046

4.3K 383 40
                                    

Hari ini adalah pertama kalinya Devon kembali bersekolah. Kemarin malam, Devon sendiri yang meminta setelah melihat serial kartun yang karakternya pergi ke sekolah. Permintaan itu membuat Arson sangat terkejut karena Devon biasanya menolak untuk bersekolah.

Perasaan senang dan syukur menyelimuti Arson. Ia dengan senang hati menyanggupi permintaan Devon, meski tetap dengan saran dari psikolog. Arson ingin memastikan bahwa keputusan ini baik untuk kesehatan mental cowok kecil itu. Bagaimanapun, ini adalah langkah besar bagi Devon yang masih dalam proses penyembuhan.

Maka, sekarang Arson membawa Devon ke sekolah. Terhitung sudah sekitar sebulan lebih keduanya izin untuk penyembuhan Devon. Tentu semua perizinan iru diurus oleh Arson, yang memanfaatkan kekuasaan ayahnya untuk memastikan agar Devon tidak mendapat kesulitan apapun yang berurusan dengan sekolah.

Sekolah masih sangat sepi sebab Arson sengaja pergi lebih pagi dari biasanya untuk menghindari ramai rombongan siswa yang baru datang. Arson dengan hati-hati menggandeng tangan Devon dan mengantarnya sampai di depan kelas.

"Ini tempat Devonnya belajar?" tanya Devon sambil curi-curi melihat bagian dalam kelas.

Arson terkekeh kecil, kemudian mengusap lembut sisi wajah Devon. "Iya, nanti lo belajar di sini. Inget jangan kemana-mana sampai gua samperin, oke?" pesannya.

Devon mengangguk. "Oke-okee..."

"Oh, sama pake ini," Arson memasangkan earphone pada kedua telinga Devon, lalu mengatur musik instrumental dengan volume yang nyaman. "Masih kedengeran gua ngomong?" tanyanya memastikan.

Lagi-lagi Devon mengangguk polos. "Ini... apa?" tanyanya kemudian.

"Namanya earphone. Devon pake aja ya, biar gak keberisikan. Masih aman kan buat dengerin guru? Gak keganggu?" Kali ini Devon menggeleng sebagai jawaban. "Oke, pake aja ya. Terus ini hp-nya disimpen di tas juga," kata Arson sambil memasukkan ponsel tersebut ke dalam tas yang ada di punggung Devon. "Jangan lupa, langsung telepon gua kalo ada apa-apa. Udah ngerti kan yang gua ajarin semalem?"

"Iya," jawab Devon. "Apa Devonnya udah boleh masuk ke dalam kelas? Tapi kok guru sama temennya belum ada ya?" tanyanya.

Arson sedikit meringis mendapati pertanyaan itu. Mungkin traumanya membuat Devon melupakan tentang seluruh penghuni kelas yang membenci kehadiran sosok kecilnya. Arson hanya bisa terus merapalkan doa semoga tidak ada seorang pun yang mengganggunya.

"Devon masuk aja dulu, nanti juga mereka dateng. Kalo udah ada orang, lo fokus aja dengerin lagu ya! Kalo gurunya dateng juga fokus dengerin penjelasan gurunya aja, gausah dengerin kata orang lain."

Devon memiringkan kepalanya, menatap bingung ke arah Arson dengan alis yang bertaut. "Jadi Devonnya gak boleh main sama temen?"

Arson gelagapan sendiri. "Bukan gitu, tapi—emm... udah gapapa. Pokoknya Devon jadi anak pinter, dengerin aja kata gua, oke?" katanya sambil mengusap pucuk kepala Devon.
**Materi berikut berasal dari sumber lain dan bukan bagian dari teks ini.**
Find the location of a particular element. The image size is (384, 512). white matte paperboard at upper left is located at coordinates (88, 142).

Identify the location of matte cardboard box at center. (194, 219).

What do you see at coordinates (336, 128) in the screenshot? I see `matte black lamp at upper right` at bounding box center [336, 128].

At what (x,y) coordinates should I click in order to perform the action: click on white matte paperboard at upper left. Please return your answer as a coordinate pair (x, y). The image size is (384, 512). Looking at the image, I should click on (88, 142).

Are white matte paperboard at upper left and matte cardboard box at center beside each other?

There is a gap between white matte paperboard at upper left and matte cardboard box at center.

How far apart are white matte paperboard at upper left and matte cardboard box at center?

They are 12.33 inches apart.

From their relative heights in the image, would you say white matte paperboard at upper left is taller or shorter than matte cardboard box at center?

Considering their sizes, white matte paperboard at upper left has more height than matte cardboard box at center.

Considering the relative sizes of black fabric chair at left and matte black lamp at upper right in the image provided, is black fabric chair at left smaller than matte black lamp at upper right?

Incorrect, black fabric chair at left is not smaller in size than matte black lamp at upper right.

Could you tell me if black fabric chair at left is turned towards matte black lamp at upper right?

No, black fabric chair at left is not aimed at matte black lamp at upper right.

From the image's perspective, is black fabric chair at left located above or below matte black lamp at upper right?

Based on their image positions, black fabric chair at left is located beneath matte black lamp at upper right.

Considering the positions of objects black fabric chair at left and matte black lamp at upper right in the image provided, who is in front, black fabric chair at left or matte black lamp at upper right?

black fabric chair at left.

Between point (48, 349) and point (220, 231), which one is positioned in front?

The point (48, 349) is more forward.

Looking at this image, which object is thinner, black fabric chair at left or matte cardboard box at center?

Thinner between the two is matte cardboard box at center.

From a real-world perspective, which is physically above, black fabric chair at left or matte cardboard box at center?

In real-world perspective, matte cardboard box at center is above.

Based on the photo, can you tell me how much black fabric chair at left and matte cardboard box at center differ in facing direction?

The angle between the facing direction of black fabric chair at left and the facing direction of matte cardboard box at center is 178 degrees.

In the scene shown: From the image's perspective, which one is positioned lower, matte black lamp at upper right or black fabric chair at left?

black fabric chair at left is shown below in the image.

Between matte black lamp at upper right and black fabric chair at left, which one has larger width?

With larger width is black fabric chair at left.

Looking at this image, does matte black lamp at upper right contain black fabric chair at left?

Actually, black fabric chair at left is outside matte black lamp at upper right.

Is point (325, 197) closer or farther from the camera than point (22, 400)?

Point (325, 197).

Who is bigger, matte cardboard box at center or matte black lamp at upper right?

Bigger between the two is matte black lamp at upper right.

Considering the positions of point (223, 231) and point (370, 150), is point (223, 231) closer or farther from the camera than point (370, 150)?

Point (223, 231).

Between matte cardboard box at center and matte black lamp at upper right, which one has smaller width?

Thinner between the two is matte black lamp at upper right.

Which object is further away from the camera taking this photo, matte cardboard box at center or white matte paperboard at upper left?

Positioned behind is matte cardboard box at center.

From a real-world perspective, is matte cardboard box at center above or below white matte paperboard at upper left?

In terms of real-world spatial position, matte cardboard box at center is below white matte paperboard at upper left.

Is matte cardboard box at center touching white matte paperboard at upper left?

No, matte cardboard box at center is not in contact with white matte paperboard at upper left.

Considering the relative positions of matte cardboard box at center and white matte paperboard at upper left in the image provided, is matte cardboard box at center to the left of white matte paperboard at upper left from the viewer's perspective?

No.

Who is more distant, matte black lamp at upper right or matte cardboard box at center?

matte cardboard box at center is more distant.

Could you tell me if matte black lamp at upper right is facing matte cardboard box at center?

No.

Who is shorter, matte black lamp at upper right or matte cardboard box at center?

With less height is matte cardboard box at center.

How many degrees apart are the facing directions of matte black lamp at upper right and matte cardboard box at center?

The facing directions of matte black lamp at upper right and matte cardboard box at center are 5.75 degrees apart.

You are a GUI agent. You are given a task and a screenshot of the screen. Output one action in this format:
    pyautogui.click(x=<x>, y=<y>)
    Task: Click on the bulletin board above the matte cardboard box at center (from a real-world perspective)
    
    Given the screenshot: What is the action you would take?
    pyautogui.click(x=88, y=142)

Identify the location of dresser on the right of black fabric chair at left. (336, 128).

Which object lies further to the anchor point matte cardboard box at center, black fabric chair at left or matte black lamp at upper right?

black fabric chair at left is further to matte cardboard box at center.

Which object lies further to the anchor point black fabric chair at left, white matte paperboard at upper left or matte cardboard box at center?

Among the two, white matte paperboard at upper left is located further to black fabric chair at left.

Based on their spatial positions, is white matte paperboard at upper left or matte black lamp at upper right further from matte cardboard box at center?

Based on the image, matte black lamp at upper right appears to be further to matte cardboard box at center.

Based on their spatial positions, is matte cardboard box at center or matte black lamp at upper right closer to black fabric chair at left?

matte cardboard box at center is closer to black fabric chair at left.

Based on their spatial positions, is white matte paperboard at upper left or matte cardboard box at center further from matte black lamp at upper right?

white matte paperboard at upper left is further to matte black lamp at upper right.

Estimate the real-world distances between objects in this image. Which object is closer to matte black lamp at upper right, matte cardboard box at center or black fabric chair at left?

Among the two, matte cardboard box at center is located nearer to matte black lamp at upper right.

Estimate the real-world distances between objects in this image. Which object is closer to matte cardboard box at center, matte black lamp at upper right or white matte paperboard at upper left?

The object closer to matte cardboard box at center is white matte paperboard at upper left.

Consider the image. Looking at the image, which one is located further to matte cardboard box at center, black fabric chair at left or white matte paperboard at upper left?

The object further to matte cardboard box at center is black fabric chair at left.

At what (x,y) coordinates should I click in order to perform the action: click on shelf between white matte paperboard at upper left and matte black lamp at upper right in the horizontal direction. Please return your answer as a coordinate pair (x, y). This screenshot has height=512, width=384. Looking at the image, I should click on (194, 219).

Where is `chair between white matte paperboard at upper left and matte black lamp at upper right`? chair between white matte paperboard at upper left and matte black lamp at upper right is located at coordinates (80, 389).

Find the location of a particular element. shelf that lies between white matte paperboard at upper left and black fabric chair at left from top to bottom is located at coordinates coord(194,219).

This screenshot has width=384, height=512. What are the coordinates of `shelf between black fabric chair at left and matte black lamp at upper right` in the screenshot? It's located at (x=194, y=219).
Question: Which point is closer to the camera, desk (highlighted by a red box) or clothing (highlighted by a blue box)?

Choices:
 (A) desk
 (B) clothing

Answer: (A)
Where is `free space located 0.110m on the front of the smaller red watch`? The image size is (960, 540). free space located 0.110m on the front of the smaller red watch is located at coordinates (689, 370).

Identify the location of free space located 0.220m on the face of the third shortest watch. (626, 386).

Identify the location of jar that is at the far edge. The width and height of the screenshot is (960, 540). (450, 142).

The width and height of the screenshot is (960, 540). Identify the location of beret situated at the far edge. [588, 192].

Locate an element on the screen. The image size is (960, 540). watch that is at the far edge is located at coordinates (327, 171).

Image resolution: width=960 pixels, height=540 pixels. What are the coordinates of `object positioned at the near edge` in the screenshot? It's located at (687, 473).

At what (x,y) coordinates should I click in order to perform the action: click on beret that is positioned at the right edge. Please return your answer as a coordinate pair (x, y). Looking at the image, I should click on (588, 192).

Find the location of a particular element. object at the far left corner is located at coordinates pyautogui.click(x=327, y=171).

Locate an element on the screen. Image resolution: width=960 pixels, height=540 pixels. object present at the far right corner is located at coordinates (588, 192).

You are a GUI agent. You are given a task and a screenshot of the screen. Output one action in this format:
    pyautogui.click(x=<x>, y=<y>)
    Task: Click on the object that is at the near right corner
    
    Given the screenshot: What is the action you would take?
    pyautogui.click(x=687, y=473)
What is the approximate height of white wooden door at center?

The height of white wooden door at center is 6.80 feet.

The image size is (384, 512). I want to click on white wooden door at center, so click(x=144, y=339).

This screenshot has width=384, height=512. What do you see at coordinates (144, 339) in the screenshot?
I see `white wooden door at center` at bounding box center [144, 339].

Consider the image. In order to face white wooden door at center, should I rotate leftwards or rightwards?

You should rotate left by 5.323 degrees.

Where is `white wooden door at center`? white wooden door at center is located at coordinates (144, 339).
"Okee." Angguk Devon dengan semangat. "Devon masuk kelas dulu ya, Arson. Bye-bye~" pamitnya yang kemudian berbalik masuk ke dalam kelas dengan aura senang yang menguar kentara.

Sekilas, melihat Devon senang begitu membuat Arson melupakan perasaan khawatirnya. Dia berharap hanya ada bahagia dalam hidup cowok manis itu untuk ke depannya.

Arson tidak langsung beranjak pergi. Dia tetap setia berdiri diam memperhatikan Devon dari luar kelas.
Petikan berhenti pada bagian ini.